* PROVIDED MATERIAL
● ● ● ● ● ● ●

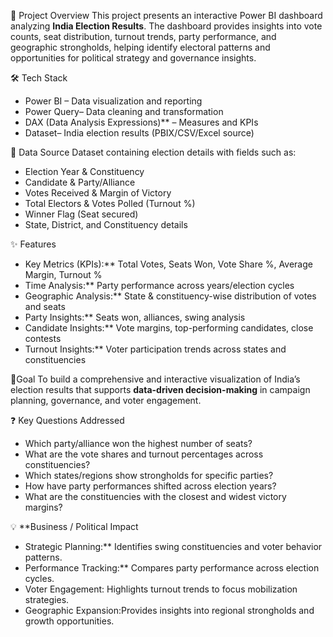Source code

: 🔹 Project Overview
This project presents an interactive Power BI dashboard analyzing **India Election Results**. The dashboard provides insights into vote counts, seat distribution, turnout trends, party performance, and geographic strongholds, helping identify electoral patterns and opportunities for political strategy and governance insights.

🛠 Tech Stack

* Power BI – Data visualization and reporting
* Power Query– Data cleaning and transformation
* DAX (Data Analysis Expressions)** – Measures and KPIs
* Dataset– India election results (PBIX/CSV/Excel source)

📂 Data Source
Dataset containing election details with fields such as:

* Election Year & Constituency
* Candidate & Party/Alliance
* Votes Received & Margin of Victory
* Total Electors & Votes Polled (Turnout %)
* Winner Flag (Seat secured)
* State, District, and Constituency details

✨ Features

* Key Metrics (KPIs):** Total Votes, Seats Won, Vote Share %, Average Margin, Turnout %
* Time Analysis:** Party performance across years/election cycles
* Geographic Analysis:** State & constituency-wise distribution of votes and seats
* Party Insights:** Seats won, alliances, swing analysis
* Candidate Insights:** Vote margins, top-performing candidates, close contests
* Turnout Insights:** Voter participation trends across states and constituencies

🎯Goal
To build a comprehensive and interactive visualization of India’s election results that supports **data-driven decision-making** in campaign planning, governance, and voter engagement.

❓ Key Questions Addressed

* Which party/alliance won the highest number of seats?
* What are the vote shares and turnout percentages across constituencies?
* Which states/regions show strongholds for specific parties?
* How have party performances shifted across election years?
* What are the constituencies with the closest and widest victory margins?

💡 **Business / Political Impact

* Strategic Planning:** Identifies swing constituencies and voter behavior patterns.
* Performance Tracking:** Compares party performance across election cycles.
* Voter Engagement: Highlights turnout trends to focus mobilization strategies.
* Geographic Expansion:Provides insights into regional strongholds and growth opportunities.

● ● ● ● ● ● ●

* EXERCISE DIRECTIONS
Pull out all lines in the data above that include "states".

* SOLUTION
* Turnout Insights:** Voter participation trends across states and constituencies
* Which states/regions show strongholds for specific parties?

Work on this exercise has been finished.